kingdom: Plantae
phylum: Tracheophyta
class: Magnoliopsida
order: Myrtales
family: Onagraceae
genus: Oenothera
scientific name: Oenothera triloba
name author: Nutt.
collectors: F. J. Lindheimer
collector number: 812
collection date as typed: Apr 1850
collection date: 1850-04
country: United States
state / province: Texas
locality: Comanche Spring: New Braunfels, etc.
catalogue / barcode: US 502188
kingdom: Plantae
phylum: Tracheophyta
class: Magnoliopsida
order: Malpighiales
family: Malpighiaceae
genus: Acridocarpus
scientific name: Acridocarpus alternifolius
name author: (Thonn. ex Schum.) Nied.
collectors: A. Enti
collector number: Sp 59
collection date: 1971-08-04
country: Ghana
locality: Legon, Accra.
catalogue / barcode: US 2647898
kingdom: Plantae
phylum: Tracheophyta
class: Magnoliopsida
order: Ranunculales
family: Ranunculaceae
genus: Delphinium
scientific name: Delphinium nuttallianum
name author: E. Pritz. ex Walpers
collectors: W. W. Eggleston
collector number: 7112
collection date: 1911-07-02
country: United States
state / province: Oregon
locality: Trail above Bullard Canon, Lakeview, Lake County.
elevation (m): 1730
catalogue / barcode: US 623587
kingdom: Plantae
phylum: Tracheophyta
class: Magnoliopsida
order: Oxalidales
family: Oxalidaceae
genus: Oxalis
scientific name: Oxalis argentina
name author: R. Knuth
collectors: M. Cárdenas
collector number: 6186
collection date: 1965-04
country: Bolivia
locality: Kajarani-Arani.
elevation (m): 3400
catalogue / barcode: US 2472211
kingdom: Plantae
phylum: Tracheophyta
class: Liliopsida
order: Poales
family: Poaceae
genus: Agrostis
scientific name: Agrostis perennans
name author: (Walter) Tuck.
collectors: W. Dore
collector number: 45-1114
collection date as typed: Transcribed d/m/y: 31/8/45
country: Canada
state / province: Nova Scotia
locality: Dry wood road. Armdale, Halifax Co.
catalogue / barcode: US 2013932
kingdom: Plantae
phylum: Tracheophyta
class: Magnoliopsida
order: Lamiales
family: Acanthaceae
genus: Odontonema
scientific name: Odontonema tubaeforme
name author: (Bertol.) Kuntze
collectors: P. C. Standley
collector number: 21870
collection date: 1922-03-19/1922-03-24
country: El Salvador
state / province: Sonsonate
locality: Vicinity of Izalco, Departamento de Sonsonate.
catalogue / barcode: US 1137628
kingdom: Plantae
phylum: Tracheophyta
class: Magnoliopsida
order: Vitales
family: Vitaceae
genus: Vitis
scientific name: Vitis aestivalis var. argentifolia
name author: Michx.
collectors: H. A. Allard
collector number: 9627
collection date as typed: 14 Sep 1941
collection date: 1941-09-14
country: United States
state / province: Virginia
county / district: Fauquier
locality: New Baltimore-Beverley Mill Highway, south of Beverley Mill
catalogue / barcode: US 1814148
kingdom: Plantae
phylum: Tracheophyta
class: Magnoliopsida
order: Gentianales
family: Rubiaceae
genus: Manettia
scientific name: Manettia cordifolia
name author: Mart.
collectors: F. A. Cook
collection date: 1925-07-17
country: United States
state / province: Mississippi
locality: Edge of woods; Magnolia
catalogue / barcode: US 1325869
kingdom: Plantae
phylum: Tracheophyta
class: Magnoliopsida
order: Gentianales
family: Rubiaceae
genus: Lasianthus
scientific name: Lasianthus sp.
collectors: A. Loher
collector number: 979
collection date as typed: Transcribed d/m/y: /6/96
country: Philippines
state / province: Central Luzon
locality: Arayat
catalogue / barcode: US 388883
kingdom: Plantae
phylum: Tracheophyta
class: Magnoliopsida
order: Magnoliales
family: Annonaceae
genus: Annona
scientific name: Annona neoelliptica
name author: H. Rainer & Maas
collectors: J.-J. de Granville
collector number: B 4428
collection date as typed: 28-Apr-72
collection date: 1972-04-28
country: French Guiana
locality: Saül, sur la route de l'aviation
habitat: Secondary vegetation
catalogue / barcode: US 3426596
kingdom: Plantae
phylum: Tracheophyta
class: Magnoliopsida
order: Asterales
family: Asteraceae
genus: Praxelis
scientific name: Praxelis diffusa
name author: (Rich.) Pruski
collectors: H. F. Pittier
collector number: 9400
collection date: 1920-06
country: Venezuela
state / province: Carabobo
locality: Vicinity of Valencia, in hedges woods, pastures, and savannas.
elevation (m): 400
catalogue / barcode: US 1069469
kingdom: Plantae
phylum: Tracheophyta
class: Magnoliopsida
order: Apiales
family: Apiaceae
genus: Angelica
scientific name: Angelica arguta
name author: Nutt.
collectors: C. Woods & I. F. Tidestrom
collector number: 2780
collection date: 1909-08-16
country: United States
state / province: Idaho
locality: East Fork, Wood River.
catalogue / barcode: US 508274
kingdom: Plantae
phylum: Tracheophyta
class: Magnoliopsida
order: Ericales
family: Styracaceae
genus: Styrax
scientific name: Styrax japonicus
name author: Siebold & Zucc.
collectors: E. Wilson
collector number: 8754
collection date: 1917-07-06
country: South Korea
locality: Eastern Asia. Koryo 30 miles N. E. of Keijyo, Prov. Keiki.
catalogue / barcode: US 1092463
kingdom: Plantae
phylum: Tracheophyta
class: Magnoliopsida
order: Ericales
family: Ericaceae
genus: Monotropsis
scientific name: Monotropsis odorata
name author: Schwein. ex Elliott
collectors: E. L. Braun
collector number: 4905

::::

*Work to complete*.
Reproduce the full listing above, swapping every occurrence of "locality" for "site" and changing nothing else.

*Answer below*.
kingdom: Plantae
phylum: Tracheophyta
class: Magnoliopsida
order: Myrtales
family: Onagraceae
genus: Oenothera
scientific name: Oenothera triloba
name author: Nutt.
collectors: F. J. Lindheimer
collector number: 812
collection date as typed: Apr 1850
collection date: 1850-04
country: United States
state / province: Texas
site: Comanche Spring: New Braunfels, etc.
catalogue / barcode: US 502188
kingdom: Plantae
phylum: Tracheophyta
class: Magnoliopsida
order: Malpighiales
family: Malpighiaceae
genus: Acridocarpus
scientific name: Acridocarpus alternifolius
name author: (Thonn. ex Schum.) Nied.
collectors: A. Enti
collector number: Sp 59
collection date: 1971-08-04
country: Ghana
site: Legon, Accra.
catalogue / barcode: US 2647898
kingdom: Plantae
phylum: Tracheophyta
class: Magnoliopsida
order: Ranunculales
family: Ranunculaceae
genus: Delphinium
scientific name: Delphinium nuttallianum
name author: E. Pritz. ex Walpers
collectors: W. W. Eggleston
collector number: 7112
collection date: 1911-07-02
country: United States
state / province: Oregon
site: Trail above Bullard Canon, Lakeview, Lake County.
elevation (m): 1730
catalogue / barcode: US 623587
kingdom: Plantae
phylum: Tracheophyta
class: Magnoliopsida
order: Oxalidales
family: Oxalidaceae
genus: Oxalis
scientific name: Oxalis argentina
name author: R. Knuth
collectors: M. Cárdenas
collector number: 6186
collection date: 1965-04
country: Bolivia
site: Kajarani-Arani.
elevation (m): 3400
catalogue / barcode: US 2472211
kingdom: Plantae
phylum: Tracheophyta
class: Liliopsida
order: Poales
family: Poaceae
genus: Agrostis
scientific name: Agrostis perennans
name author: (Walter) Tuck.
collectors: W. Dore
collector number: 45-1114
collection date as typed: Transcribed d/m/y: 31/8/45
country: Canada
state / province: Nova Scotia
site: Dry wood road. Armdale, Halifax Co.
catalogue / barcode: US 2013932
kingdom: Plantae
phylum: Tracheophyta
class: Magnoliopsida
order: Lamiales
family: Acanthaceae
genus: Odontonema
scientific name: Odontonema tubaeforme
name author: (Bertol.) Kuntze
collectors: P. C. Standley
collector number: 21870
collection date: 1922-03-19/1922-03-24
country: El Salvador
state / province: Sonsonate
site: Vicinity of Izalco, Departamento de Sonsonate.
catalogue / barcode: US 1137628
kingdom: Plantae
phylum: Tracheophyta
class: Magnoliopsida
order: Vitales
family: Vitaceae
genus: Vitis
scientific name: Vitis aestivalis var. argentifolia
name author: Michx.
collectors: H. A. Allard
collector number: 9627
collection date as typed: 14 Sep 1941
collection date: 1941-09-14
country: United States
state / province: Virginia
county / district: Fauquier
site: New Baltimore-Beverley Mill Highway, south of Beverley Mill
catalogue / barcode: US 1814148
kingdom: Plantae
phylum: Tracheophyta
class: Magnoliopsida
order: Gentianales
family: Rubiaceae
genus: Manettia
scientific name: Manettia cordifolia
name author: Mart.
collectors: F. A. Cook
collection date: 1925-07-17
country: United States
state / province: Mississippi
site: Edge of woods; Magnolia
catalogue / barcode: US 1325869
kingdom: Plantae
phylum: Tracheophyta
class: Magnoliopsida
order: Gentianales
family: Rubiaceae
genus: Lasianthus
scientific name: Lasianthus sp.
collectors: A. Loher
collector number: 979
collection date as typed: Transcribed d/m/y: /6/96
country: Philippines
state / province: Central Luzon
site: Arayat
catalogue / barcode: US 388883
kingdom: Plantae
phylum: Tracheophyta
class: Magnoliopsida
order: Magnoliales
family: Annonaceae
genus: Annona
scientific name: Annona neoelliptica
name author: H. Rainer & Maas
collectors: J.-J. de Granville
collector number: B 4428
collection date as typed: 28-Apr-72
collection date: 1972-04-28
country: French Guiana
site: Saül, sur la route de l'aviation
habitat: Secondary vegetation
catalogue / barcode: US 3426596
kingdom: Plantae
phylum: Tracheophyta
class: Magnoliopsida
order: Asterales
family: Asteraceae
genus: Praxelis
scientific name: Praxelis diffusa
name author: (Rich.) Pruski
collectors: H. F. Pittier
collector number: 9400
collection date: 1920-06
country: Venezuela
state / province: Carabobo
site: Vicinity of Valencia, in hedges woods, pastures, and savannas.
elevation (m): 400
catalogue / barcode: US 1069469
kingdom: Plantae
phylum: Tracheophyta
class: Magnoliopsida
order: Apiales
family: Apiaceae
genus: Angelica
scientific name: Angelica arguta
name author: Nutt.
collectors: C. Woods & I. F. Tidestrom
collector number: 2780
collection date: 1909-08-16
country: United States
state / province: Idaho
site: East Fork, Wood River.
catalogue / barcode: US 508274
kingdom: Plantae
phylum: Tracheophyta
class: Magnoliopsida
order: Ericales
family: Styracaceae
genus: Styrax
scientific name: Styrax japonicus
name author: Siebold & Zucc.
collectors: E. Wilson
collector number: 8754
collection date: 1917-07-06
country: South Korea
site: Eastern Asia. Koryo 30 miles N. E. of Keijyo, Prov. Keiki.
catalogue / barcode: US 1092463
kingdom: Plantae
phylum: Tracheophyta
class: Magnoliopsida
order: Ericales
family: Ericaceae
genus: Monotropsis
scientific name: Monotropsis odorata
name author: Schwein. ex Elliott
collectors: E. L. Braun
collector number: 4905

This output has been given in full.